• **What you will do**
Your output should reproduce each entry exactly, with none of its pictures.
(Beginning of Records to process)
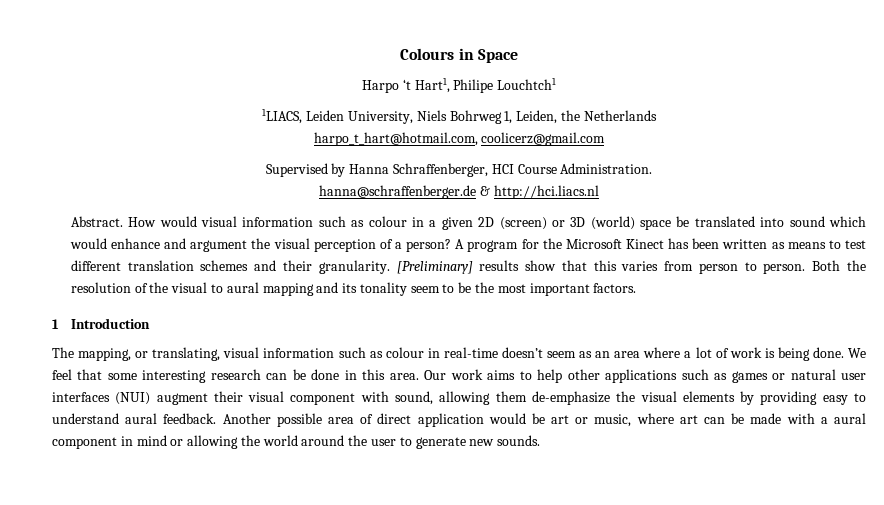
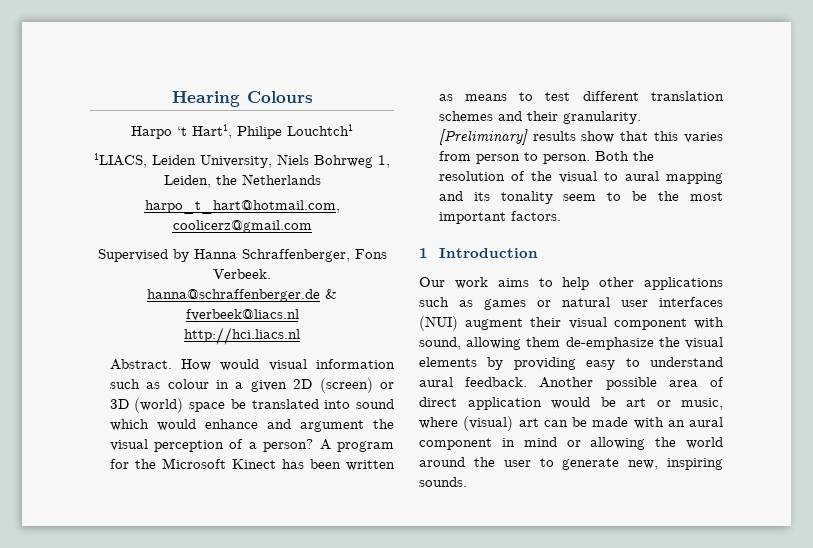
(400, 54) none -> [171,91,240,107] Hearing
[458,48,518,63] in Space -> (313, 97) none
[491,163,653,174] HCI Course Administration. -> [354,249,387,259] [213,269,271,279] Fons Verbeek.
(490, 191) none -> [185,309,299,321] fverbeek@liacs.nl //
[52,347,867,361] [52,369,419,383] The mapping, or translating, visual information such as colour in real-time doesn’t seem as an area where a lot of work is being done. We feel that some interesting research can be done in this area. -> (538, 253) none
(674, 418) none -> [463,416,514,431] (visual)
[820,417,828,424] a -> [667,420,685,427] an
[469,439,495,446] new -> [628,458,723,470] new, inspiring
(End of Records to process)
• **Answer below**
(400, 54) none -> [171,91,240,107] Hearing
[458,48,518,63] in Space -> (313, 97) none
[491,163,653,174] HCI Course Administration. -> [354,249,387,259] [213,269,271,279] Fons Verbeek.
(490, 191) none -> [185,309,299,321] fverbeek@liacs.nl //
[52,347,867,361] [52,369,419,383] The mapping, or translating, visual information such as colour in real-time doesn’t seem as an area where a lot of work is being done. We feel that some interesting research can be done in this area. -> (538, 253) none
(674, 418) none -> [463,416,514,431] (visual)
[820,417,828,424] a -> [667,420,685,427] an
[469,439,495,446] new -> [628,458,723,470] new, inspiring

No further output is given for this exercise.